§ Action item
Reproduce the listing below word for word and exclude any picture.

Top of Given information

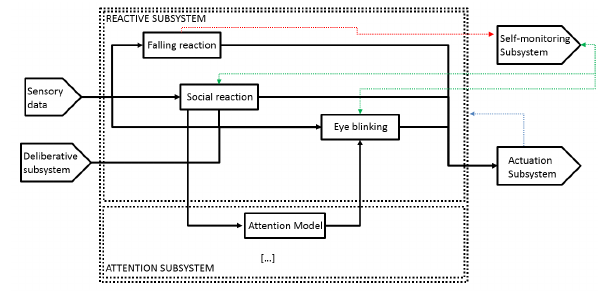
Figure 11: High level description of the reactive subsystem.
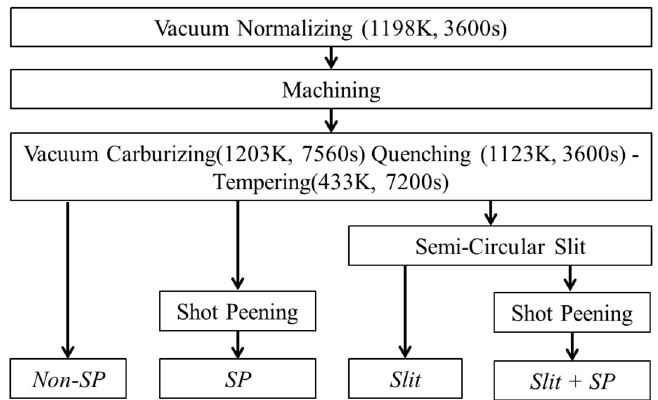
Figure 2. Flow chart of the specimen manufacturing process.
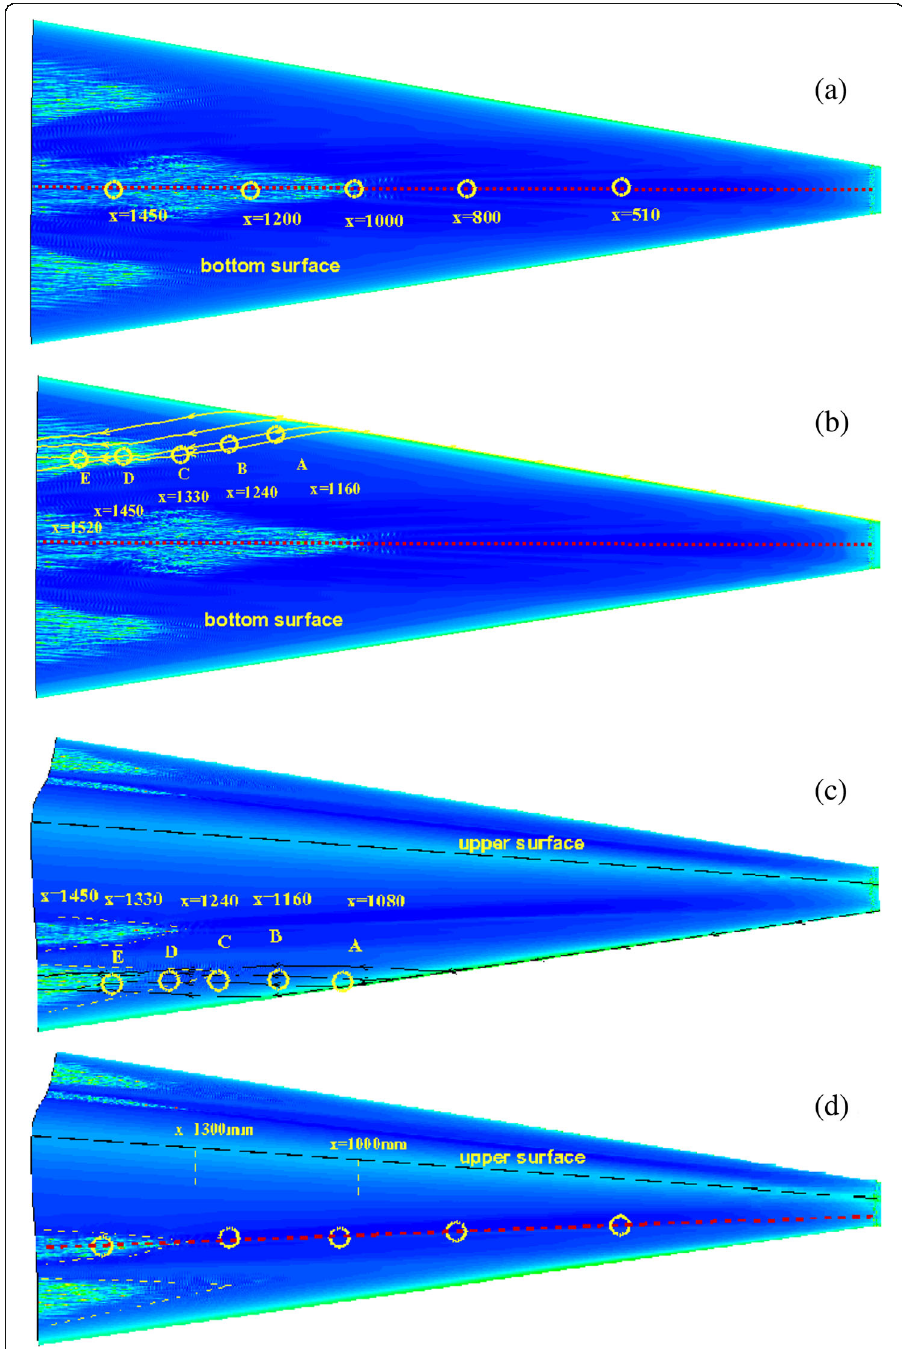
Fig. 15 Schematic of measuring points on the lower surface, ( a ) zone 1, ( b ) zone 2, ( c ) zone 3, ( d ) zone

Bottom of Given information

§ Exercise output
Figure 11: High level description of the reactive subsystem.
Figure 2. Flow chart of the specimen manufacturing process.
Fig. 15 Schematic of measuring points on the lower surface, ( a ) zone 1, ( b ) zone 2, ( c ) zone 3, ( d ) zone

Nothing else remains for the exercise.